The friendliest place on the web for anyone with an interest in aquariums or fish keeping!
If you have answers, please help by responding to the unanswered posts.

spinman

Aquarium Advice Freak
Joined
May 25, 2005
Messages
238
Location
Cherry Hill New Jersey
For those that have wet/drys along with LR, how often do you clean the foam pad atop the bio balls and the sponge block at the bottom of the sump?

I figure I'd clean them every 2 weeks while I'm doing my PWCs. Just rinse them in old tank water.

Are the filters really needed? I'm also wondering if I should just get rid of them, and let the skimmer take over.

Thx

Mike
 
Get rid of the bio balls (a little at a time) and the filter pads. Let the LR and DSB do their jobs. Together with the protein skimmer you should be good to go. The bioballs produce nitrate.
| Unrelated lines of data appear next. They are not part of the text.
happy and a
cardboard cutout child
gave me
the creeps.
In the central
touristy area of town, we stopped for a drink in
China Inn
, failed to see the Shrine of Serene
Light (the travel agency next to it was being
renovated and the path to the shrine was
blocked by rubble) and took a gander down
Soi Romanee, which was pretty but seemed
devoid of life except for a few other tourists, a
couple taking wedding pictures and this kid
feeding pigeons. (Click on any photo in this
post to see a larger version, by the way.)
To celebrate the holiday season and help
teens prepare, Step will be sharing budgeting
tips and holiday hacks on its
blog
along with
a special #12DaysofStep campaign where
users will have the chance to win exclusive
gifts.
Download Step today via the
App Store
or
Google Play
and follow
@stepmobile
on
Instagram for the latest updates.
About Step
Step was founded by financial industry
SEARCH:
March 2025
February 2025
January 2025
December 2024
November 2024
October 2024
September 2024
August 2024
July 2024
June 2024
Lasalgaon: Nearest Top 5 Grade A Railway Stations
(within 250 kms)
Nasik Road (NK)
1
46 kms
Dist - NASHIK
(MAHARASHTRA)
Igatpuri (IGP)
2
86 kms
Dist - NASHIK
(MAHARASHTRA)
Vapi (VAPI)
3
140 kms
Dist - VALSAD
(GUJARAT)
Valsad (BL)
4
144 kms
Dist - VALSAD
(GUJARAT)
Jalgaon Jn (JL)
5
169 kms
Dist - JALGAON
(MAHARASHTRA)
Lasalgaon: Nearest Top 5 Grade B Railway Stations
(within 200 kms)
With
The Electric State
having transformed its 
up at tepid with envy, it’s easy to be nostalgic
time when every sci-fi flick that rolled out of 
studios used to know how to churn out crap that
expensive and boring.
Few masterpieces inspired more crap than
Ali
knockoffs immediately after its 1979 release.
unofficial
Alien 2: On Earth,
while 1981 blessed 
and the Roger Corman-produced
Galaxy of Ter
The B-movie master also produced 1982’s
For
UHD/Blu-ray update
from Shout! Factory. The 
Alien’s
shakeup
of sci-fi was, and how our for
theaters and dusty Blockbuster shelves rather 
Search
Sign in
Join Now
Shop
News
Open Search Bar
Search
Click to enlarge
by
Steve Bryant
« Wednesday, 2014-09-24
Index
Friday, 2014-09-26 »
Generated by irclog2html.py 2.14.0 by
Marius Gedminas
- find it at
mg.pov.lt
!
Don't just dump it all at once. You need to remove a little each week so the bio filter has time to regenerate.
 
Cleaning every couple of weeks is good practice. Change the filter pad and rinse the sponge in tank water. Rinsing the bioballs in tank water is another good idea. As mentioned, you might want to consider swapping our the bioballs with LR rubble. It is a much better filter media. remove the egg crate the bioballs sit on fill up the chamber about half way with LR rubble. Make sure it is fully submerged
 
At which time would the LR be doing all the work and the bio balls just being redundant? My tank has been up and running for over 2 months. I would think my 50#s of LR would have seeded some of the 150#s of base rock by now with beneficial bacteria.

I'm wondering why you have to slowly remove the B-balls if your LR is doing its job.

Mike
 
The bioballs are part of your biological filter. They host bacteria that break down ammonia to nitrite and nitrite to nitrate. Remove the bioballs and you remove some of the beneficial bacteria. You need to allow for the time it takes for the amount of bacteria you removed to repopulate on other surfaces (the lr rubble, uncoated surfaces of other rock, sand etc.) till the system is back in stasis. Remove too much at once and the bio load will continue to produce the same amount of waste but you won't have enough bacteria to keep up with it...possibly causing an ammonia spike.
 
dont mean to hijack this thread, im a newbie and have read a lot and read somewhere in this forum about removing the bio balls and adding the lr rubble. im confused about the part where one member posted that cleaning the wet dry filter is almost to a minimal to about a few months or up to a year. just wondering what is recommended and what opinions other have on their wet dry filter. btw before i start my new aquarium, i removed the bio balls and waiting for the lr rubble. i have the sponge at the bottom of the wet dry tank. i should remove this correct. i also have a bag of crushed corral. should i add that to my main tank which isnt enough for a 75 gal tank or add that to my wet dry filter as a bed for my rubble? thanks for a great forum.